----- Data for this exercise
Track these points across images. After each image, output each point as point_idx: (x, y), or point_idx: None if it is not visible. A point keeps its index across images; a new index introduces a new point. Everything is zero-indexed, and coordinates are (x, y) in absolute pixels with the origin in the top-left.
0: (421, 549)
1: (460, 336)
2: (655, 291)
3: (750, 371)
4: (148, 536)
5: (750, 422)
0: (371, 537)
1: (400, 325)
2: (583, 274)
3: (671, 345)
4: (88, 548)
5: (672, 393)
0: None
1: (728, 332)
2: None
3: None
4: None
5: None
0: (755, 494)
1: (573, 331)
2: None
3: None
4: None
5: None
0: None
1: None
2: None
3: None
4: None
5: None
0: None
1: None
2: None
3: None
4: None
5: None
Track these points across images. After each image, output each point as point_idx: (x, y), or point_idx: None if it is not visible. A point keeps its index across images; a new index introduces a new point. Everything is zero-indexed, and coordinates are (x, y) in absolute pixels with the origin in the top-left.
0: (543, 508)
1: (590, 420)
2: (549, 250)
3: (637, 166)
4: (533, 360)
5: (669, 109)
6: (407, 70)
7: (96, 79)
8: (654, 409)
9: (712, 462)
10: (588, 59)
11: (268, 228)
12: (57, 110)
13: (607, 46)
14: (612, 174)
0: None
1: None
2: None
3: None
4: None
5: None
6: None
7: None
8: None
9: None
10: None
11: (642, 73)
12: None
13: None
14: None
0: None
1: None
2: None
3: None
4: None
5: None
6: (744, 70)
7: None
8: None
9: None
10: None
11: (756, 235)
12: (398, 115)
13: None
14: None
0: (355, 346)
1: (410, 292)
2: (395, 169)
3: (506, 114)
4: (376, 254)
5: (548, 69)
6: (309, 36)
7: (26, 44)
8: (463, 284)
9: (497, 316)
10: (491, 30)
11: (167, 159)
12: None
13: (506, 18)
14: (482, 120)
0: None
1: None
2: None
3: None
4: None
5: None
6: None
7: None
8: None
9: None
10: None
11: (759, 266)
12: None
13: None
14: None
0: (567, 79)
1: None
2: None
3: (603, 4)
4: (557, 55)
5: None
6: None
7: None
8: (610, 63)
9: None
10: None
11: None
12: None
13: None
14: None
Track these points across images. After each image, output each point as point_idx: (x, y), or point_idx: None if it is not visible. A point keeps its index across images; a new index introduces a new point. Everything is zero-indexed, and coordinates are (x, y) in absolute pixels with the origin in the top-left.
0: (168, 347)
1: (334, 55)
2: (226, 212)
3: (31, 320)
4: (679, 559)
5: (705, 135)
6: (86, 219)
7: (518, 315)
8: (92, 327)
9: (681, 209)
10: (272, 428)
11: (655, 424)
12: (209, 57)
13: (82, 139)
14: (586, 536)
----------
> _Given instruction_
Can you copy all of the material above, line for line, without changing a single character?

> _The solution_
Track these points across images. After each image, output each point as point_idx: (x, y), or point_idx: None if it is not visible. A point keeps its index across images; a new index introduces a new point. Everything is zero-indexed, and coordinates are (x, y) in absolute pixels with the origin in the top-left.
0: (421, 549)
1: (460, 336)
2: (655, 291)
3: (750, 371)
4: (148, 536)
5: (750, 422)
0: (371, 537)
1: (400, 325)
2: (583, 274)
3: (671, 345)
4: (88, 548)
5: (672, 393)
0: None
1: (728, 332)
2: None
3: None
4: None
5: None
0: (755, 494)
1: (573, 331)
2: None
3: None
4: None
5: None
0: None
1: None
2: None
3: None
4: None
5: None
0: None
1: None
2: None
3: None
4: None
5: None
Track these points across images. After each image, output each point as point_idx: (x, y), or point_idx: None if it is not visible. A point keeps its index across images; a new index introduces a new point. Everything is zero-indexed, and coordinates are (x, y) in absolute pixels with the origin in the top-left.
0: (543, 508)
1: (590, 420)
2: (549, 250)
3: (637, 166)
4: (533, 360)
5: (669, 109)
6: (407, 70)
7: (96, 79)
8: (654, 409)
9: (712, 462)
10: (588, 59)
11: (268, 228)
12: (57, 110)
13: (607, 46)
14: (612, 174)
0: None
1: None
2: None
3: None
4: None
5: None
6: None
7: None
8: None
9: None
10: None
11: (642, 73)
12: None
13: None
14: None
0: None
1: None
2: None
3: None
4: None
5: None
6: (744, 70)
7: None
8: None
9: None
10: None
11: (756, 235)
12: (398, 115)
13: None
14: None
0: (355, 346)
1: (410, 292)
2: (395, 169)
3: (506, 114)
4: (376, 254)
5: (548, 69)
6: (309, 36)
7: (26, 44)
8: (463, 284)
9: (497, 316)
10: (491, 30)
11: (167, 159)
12: None
13: (506, 18)
14: (482, 120)
0: None
1: None
2: None
3: None
4: None
5: None
6: None
7: None
8: None
9: None
10: None
11: (759, 266)
12: None
13: None
14: None
0: (567, 79)
1: None
2: None
3: (603, 4)
4: (557, 55)
5: None
6: None
7: None
8: (610, 63)
9: None
10: None
11: None
12: None
13: None
14: None
Track these points across images. After each image, output each point as point_idx: (x, y), or point_idx: None if it is not visible. A point keeps its index across images; a new index introduces a new point. Everything is zero-indexed, and coordinates are (x, y) in absolute pixels with the origin in the top-left.
0: (168, 347)
1: (334, 55)
2: (226, 212)
3: (31, 320)
4: (679, 559)
5: (705, 135)
6: (86, 219)
7: (518, 315)
8: (92, 327)
9: (681, 209)
10: (272, 428)
11: (655, 424)
12: (209, 57)
13: (82, 139)
14: (586, 536)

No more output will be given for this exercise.